What you are at 3 you will be at 100.
— Japanese Proverb
 
 

ABOUT CYNTHIA

Cynthia Crotty offers private instruction in her studio, Piano by the Falls, in Chagrin Falls, Ohio.

Cynthia graduated with honors from the Cleveland Institute of Music (B.M., M.A.), where she studied under Jack Radunksy. She also studied under international pianist Ozan Marsh at the University of Arizona and Chautauqua Institution and with the world-famous Russian piano team Vronsky and Babin. She pursued post-graduate studies in piano performance at Cleveland State University under the Lithuanian pianist Andrius Kuprevicius. Cynthia has performed in numerous solo and duo piano recitals in Ohio, Arizona, New York and Pennsylvania including duo piano with Cleveland’s Suburban Symphony Orchestra.

Her love of music and children inspired her to train under Haruko Kataoka, founder of the Suzuki Piano Method, and earn her Suzuki Piano Pedagogy Degree. Cynthia is an active Suzuki Piano Instructor, certified in Levels 1-8. She is also MTNA Nationally Certified and an active member of the Suzuki Association of America, Ohio Music Teachers Association, Senior Fortnightly Musical Club of Cleveland, National Federation of Music Clubs, Western Reserve Teachers Association, and International Piano Guild.

Cynthia’s students have performed at Carnegie Hall in New York as young as age 5, and in Winners Recitals at the United Nations, the Mozarteum Hall in Salzburg, Austria, the Kennedy Center in Washington D.C., and at the Russian Crown Piano Competition in Sochi Adler, Russia, by invitation-only. Students have competed in the American Protégé Competition, Buckeye Piano Competition, Baldwin Piano Competition, World Piano Competition, Golden Classical Music Awards, International Chinese Piano Competition in Washington D.C., and have performed with the Chagrin Light Orchestra as young as age 8, with many students earning top honors and gold medals. A number of her students have received the Presidential Cup at the National Federation of Music Clubs Festival, in recognition of 10 years of accomplishment.
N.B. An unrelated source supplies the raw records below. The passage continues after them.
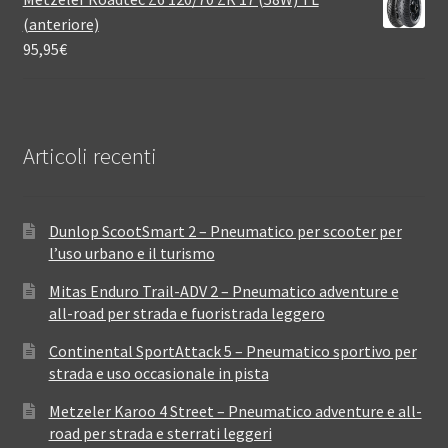
(anteriore)
95,95
€
Articoli recenti
Dunlop ScootSmart 2 – Pneumatico per scooter per
l’uso urbano e il turismo
Mitas Enduro Trail-ADV 2 – Pneumatico adventure e
all-road per strada e fuoristrada leggero
Continental SportAttack 5 – Pneumatico sportivo per
strada e uso occasionale in pista
Metzeler Karoo 4 Street – Pneumatico adventure e all-
road per strada e sterrati leggeri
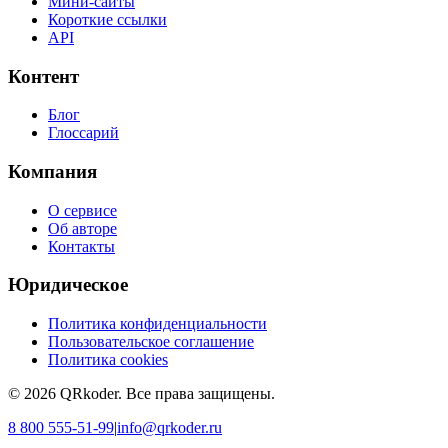
Мини-сайты
Короткие ссылки
API
Контент
Блог
Глоссарий
Компания
О сервисе
Об авторе
Контакты
Юридическое
Политика конфиденциальности
Пользовательское соглашение
Политика cookies
©
2026
QRkoder
.
Все права защищены.
8 800 555-51-99
|
info@qrkoder.ru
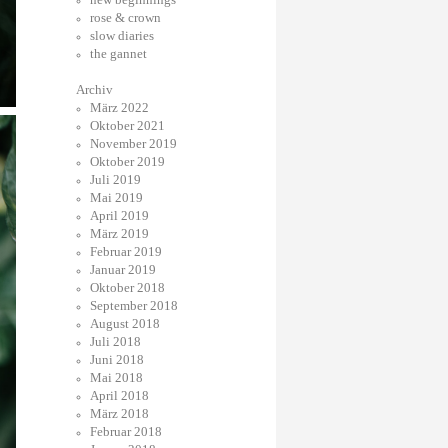
rose & crown
slow diaries
the gannet
Archiv
März 2022
Oktober 2021
November 2019
Oktober 2019
Juli 2019
Mai 2019
April 2019
März 2019
Februar 2019
Januar 2019
Oktober 2018
September 2018
August 2018
Juli 2018
Juni 2018
Mai 2018
April 2018
März 2018
Februar 2018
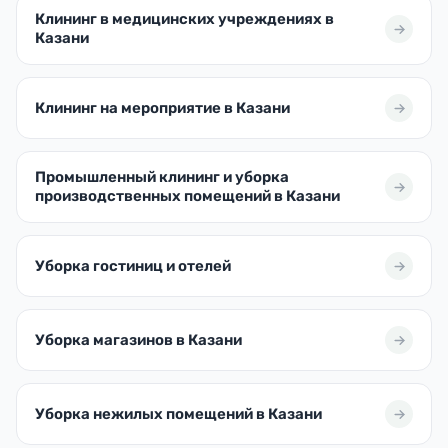
Клининг в медицинских учреждениях в
Казани
Клининг на мероприятие в Казани
Промышленный клининг и уборка
производственных помещений в Казани
Уборка гостиниц и отелей
Уборка магазинов в Казани
Уборка нежилых помещений в Казани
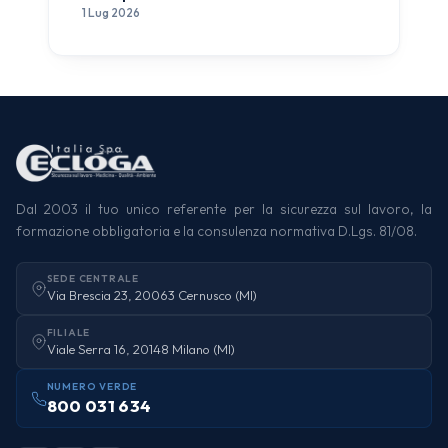
1 Lug 2026
Dal 2003 il tuo unico referente per la sicurezza sul lavoro, la
formazione obbligatoria e la consulenza normativa D.Lgs. 81/08.
SEDE CENTRALE
Via Brescia 23, 20063 Cernusco (MI)
FILIALE
Viale Serra 16, 20148 Milano (MI)
NUMERO VERDE
800 031 634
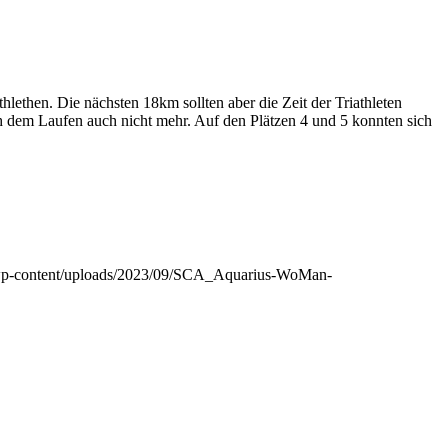
hlethen. Die nächsten 18km sollten aber die Zeit der Triathleten
ch dem Laufen auch nicht mehr. Auf den Plätzen 4 und 5 konnten sich
de/wp-content/uploads/2023/09/SCA_Aquarius-WoMan-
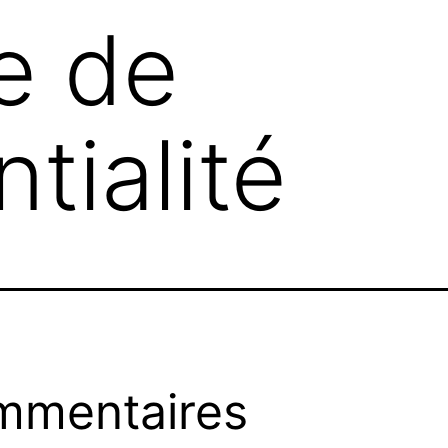
ue de
tialité
mmentaires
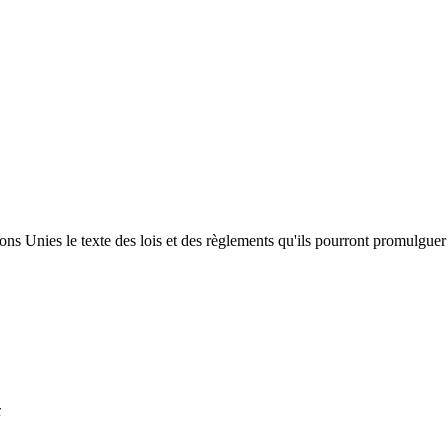
s Unies le texte des lois et des règlements qu'ils pourront promulguer 
x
In addition, Cynthia’s students have performed at Music Institutes and in Master Classes under world-renowned artists including Claude Franck, Seizo Azuma, Marvin Blickenstaff, Susan Starr, and Robert Mayerovitch. They have had the privilege of performing in Master Classes featuring contemporary composers such as Dennis Alexander, Robert Vandall, Catherine Rollin, Eugénie Rocherolle, and Jeanine Yaeger. By audition her students were selected to perform at the National Suzuki Convention in Chicago in Master Classes under the direction of Haruko Kataoka.
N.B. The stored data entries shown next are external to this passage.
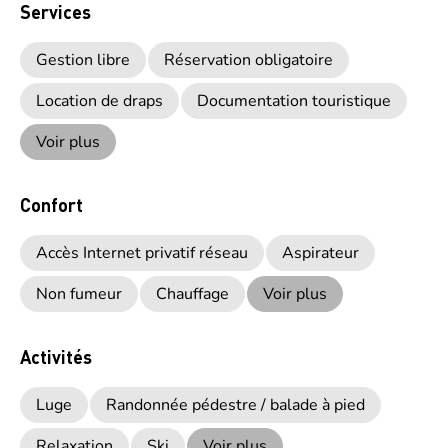
Services
Gestion libre
Réservation obligatoire
Location de draps
Documentation touristique
Voir plus
Confort
Accès Internet privatif réseau
Aspirateur
Non fumeur
Chauffage
Voir plus
Activités
Luge
Randonnée pédestre / balade à pied
Relaxation
Ski
Voir plus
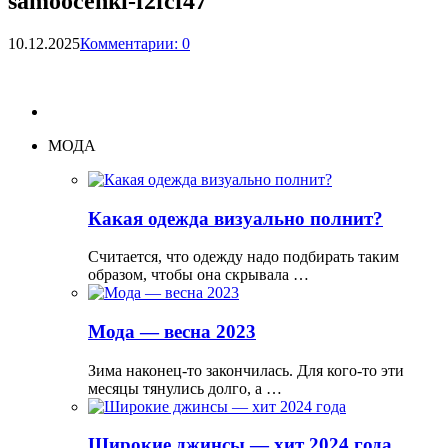
samoocenki-f2fcf47
10.12.2025
Комментарии: 0
МОДА
Какая одежда визуально полнит?
Считается, что одежду надо подбирать таким
образом, чтобы она скрывала …
Мода — весна 2023
Зима наконец-то закончилась. Для кого-то эти
месяцы тянулись долго, а …
Широкие джинсы — хит 2024 года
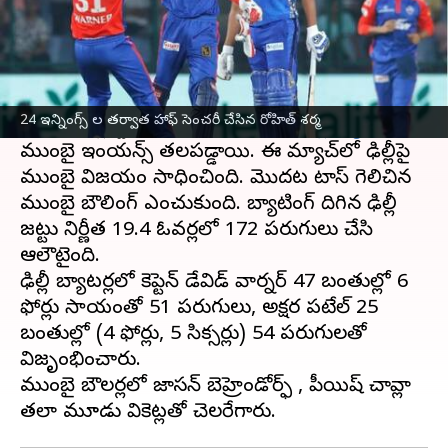
ఈ వార్తాకథనం ఏంటి
2023 ఇండియన్ ప్రీమియర్ లీగ్ లో ముంబై ఇండియన్స్
ఎట్టకేలకు బోణీ కొట్టింది.
24 ఇన్నింగ్స్ ల తర్వాత హాఫ్ సెంచరీ చేసిన రోహిత్ శర్మ
అరుణ్ జైట్లీ స్టేడియంలో మంగళవారం
ఢిల్లీ క్యాపిటల్స్
,
ముంబై ఇండియన్స్ తలపడ్డాయి. ఈ మ్యాచ్‌లో ఢిల్లీపై
ముంబై విజయం సాధించింది. మొదట టాస్ గెలిచిన
ముంబై బౌలింగ్ ఎంచుకుంది. బ్యాటింగ్ దిగిన ఢిల్లీ
జట్టు నిర్ణీత 19.4 ఓవర్లలో 172 పరుగులు చేసి
ఆలౌటైంది.
ఢిల్లీ బ్యాటర్లలో కెప్టెన్ డేవిడ్ వార్నర్ 47 బంతుల్లో 6
ఫోర్లు సాయంతో 51 పరుగులు, అక్షర పటేల్ 25
బంతుల్లో (4 ఫోర్లు, 5 సిక్సర్లు) 54 పరుగులతో
విజృంభించారు.
ముంబై బౌలర్లలో జాసన్ బెహ్రెండోర్ఫ్ , పీయిష్ చావ్లా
Locally, students have performed in recitals at Kulas Recital Hall and Mixon Hall at CIM, as well as Steinway Hall and Stan Hewyt Hall in Akron, Waetjen Hall and Drinko Hall at Cleveland State, and at the Baldwin Wallace University Conservatory. They have also performed in Chamber Music recitals accompanied by members of the Cleveland Orchestra.

Her students have been featured on “Ramona’s Kids” on Channel 19 in Cleveland and have performed on WKYC-TV Channel 3 and WJW-TV Channel 8.

 

VISION AND METHOD

My philosophy of music is a system of basic beliefs which underlie and provide a basis for my method of teaching. The method by which children learn to speak their native language is the most effective. It is the constant experience of sound that provides the stimulus for the development of an outstanding musician. We must continue the process of repetition and stimulation of beautiful music on a daily basis. One must nurture the environment of the child and in turn the child will be nurtured. The Suzuki Method leads the child by repeated stimulation of sound to develop an ability and make it his own.

Children learn 80% thru their senses (the affective domain ) and 20% through the (cognitive domain) knowledge. They need to develop an ability thru their senses at the initial stages without thinking. To have an ear and feeling for the music is what should come first. I believe that to teach the symbol without first introducing the experience of sound is backwards. Always start with the experience, it is the source of all learning!

Providing a musical education for your child enables them to develop life-long learning skills. Concentration, discipline, patience, confidence thru performance, and developing a critical ear. These are all skills we need in life. If you have a broader vision beyond music education and realize the impact it will make on your child in his daily life you will be able to see and experience its ultimate reward.

Music gives youth an opportunity to explore the relationships between self-discipline and a quest for the creative. It opens the window to experience prosperous enlightenment thru the beats of each measure, and the thrill of being able to bring to life a musical line. It provides an elixir of intellectual enjoyment as the final outcome and reward.